The Thai government expects the SEZs will improve the rural economy and expand border trade, which currently comes to 900 billion baht ($26.3 billion) per year.
But the program must be evaluated from both sides of the border. One of its more controversial aspects is that foreign workers will be allowed to commute to the zones from their home countries.
"If the Thai SEZs attract young workers, other countries will suffer manpower shortages," said a factory manager for a Japanese business operating in Laos.
Given the wage gap between Thailand and its neighbors, such a scenario is not unlikely.
According to the Japan External Trade Organization, the statutory minimum wage in Thailand is roughly $214 a month, much higher than that in Laos, at $111, and Cambodia, at $128. In Myanmar, negotiations are underway to finalize the rate at around $60 to $70.

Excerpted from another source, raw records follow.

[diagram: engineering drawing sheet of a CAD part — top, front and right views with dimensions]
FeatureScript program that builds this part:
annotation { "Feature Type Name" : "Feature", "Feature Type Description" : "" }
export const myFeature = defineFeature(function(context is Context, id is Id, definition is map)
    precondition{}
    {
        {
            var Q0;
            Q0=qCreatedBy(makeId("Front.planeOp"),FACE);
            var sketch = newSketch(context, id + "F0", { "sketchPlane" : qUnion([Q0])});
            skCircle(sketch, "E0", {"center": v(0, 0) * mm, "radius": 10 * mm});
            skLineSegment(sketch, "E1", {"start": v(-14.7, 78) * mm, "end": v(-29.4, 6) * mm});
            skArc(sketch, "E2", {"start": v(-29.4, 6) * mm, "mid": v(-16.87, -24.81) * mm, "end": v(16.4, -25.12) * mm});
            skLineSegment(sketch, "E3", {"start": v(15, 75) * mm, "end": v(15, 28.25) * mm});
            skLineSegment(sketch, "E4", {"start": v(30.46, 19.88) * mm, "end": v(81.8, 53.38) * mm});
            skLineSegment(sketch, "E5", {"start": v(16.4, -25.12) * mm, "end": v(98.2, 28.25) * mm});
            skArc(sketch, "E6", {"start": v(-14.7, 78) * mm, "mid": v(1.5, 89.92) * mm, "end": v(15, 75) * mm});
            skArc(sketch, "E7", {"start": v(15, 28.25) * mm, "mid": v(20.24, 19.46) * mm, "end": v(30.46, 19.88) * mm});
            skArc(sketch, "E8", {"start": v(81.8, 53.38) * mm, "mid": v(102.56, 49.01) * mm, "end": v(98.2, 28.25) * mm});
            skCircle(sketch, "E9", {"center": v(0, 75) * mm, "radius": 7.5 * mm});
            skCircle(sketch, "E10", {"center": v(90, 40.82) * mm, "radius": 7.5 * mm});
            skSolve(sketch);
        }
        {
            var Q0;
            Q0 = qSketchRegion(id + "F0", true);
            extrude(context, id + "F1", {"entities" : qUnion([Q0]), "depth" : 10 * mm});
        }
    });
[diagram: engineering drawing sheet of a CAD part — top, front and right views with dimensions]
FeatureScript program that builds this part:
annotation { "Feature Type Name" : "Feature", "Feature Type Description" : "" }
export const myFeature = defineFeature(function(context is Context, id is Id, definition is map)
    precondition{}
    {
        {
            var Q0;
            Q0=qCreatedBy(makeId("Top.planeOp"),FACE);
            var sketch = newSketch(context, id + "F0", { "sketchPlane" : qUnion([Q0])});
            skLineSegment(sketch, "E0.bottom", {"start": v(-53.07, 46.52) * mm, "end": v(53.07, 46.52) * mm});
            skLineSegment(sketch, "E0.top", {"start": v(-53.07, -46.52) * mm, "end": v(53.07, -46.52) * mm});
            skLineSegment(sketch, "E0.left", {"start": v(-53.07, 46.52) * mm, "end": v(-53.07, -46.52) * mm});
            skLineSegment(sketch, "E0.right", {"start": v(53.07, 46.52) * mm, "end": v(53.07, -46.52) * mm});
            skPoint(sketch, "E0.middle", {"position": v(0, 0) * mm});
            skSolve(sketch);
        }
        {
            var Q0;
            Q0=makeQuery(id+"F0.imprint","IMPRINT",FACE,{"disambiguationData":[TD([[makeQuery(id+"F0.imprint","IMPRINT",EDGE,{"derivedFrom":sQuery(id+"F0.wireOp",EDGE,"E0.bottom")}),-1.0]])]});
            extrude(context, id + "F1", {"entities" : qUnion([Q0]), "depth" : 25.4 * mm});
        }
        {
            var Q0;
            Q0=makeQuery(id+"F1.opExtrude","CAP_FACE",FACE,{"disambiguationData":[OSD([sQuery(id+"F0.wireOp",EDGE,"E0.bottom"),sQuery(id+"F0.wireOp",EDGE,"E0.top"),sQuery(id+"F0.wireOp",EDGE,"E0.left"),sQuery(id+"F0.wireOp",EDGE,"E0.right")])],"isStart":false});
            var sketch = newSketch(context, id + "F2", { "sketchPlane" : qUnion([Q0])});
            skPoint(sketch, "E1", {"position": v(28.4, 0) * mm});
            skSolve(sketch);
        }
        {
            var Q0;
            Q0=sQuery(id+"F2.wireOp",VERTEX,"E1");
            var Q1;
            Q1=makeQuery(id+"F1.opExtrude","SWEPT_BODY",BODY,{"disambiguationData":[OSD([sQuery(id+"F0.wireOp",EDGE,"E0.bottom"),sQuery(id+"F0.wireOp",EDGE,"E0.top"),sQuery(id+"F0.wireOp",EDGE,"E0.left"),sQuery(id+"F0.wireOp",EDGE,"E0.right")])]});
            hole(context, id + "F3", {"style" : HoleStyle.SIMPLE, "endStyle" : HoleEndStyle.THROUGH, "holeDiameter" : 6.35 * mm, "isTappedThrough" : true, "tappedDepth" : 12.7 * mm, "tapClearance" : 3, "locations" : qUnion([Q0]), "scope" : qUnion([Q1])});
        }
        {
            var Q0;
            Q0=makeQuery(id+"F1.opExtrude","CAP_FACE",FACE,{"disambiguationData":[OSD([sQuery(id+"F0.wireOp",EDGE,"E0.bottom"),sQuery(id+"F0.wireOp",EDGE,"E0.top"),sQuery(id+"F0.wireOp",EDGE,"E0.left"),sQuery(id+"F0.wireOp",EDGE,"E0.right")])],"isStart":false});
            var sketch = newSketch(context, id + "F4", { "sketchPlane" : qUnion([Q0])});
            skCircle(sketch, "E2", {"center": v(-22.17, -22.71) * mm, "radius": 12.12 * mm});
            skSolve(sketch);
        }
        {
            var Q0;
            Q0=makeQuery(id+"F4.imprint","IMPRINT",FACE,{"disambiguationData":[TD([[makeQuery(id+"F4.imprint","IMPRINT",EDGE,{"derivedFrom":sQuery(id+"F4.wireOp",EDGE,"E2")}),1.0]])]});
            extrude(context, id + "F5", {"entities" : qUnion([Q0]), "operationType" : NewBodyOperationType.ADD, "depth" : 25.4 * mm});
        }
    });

There are other implications, too. The combination of relatively affordable labor and special treatment in Thailand could discourage businesses from investing elsewhere in the region. Other countries, able to attract investment only from companies with labor-intensive operations seeking cheap wages, would find their own development stymied as a result.
The attempt to establish the AEC places particular emphasis on promoting the development of countries in the Mekong region, including Thailand and its neighbors. But if the relatively more advanced Thailand looks after its own interests alone, friction in the region will likely grow.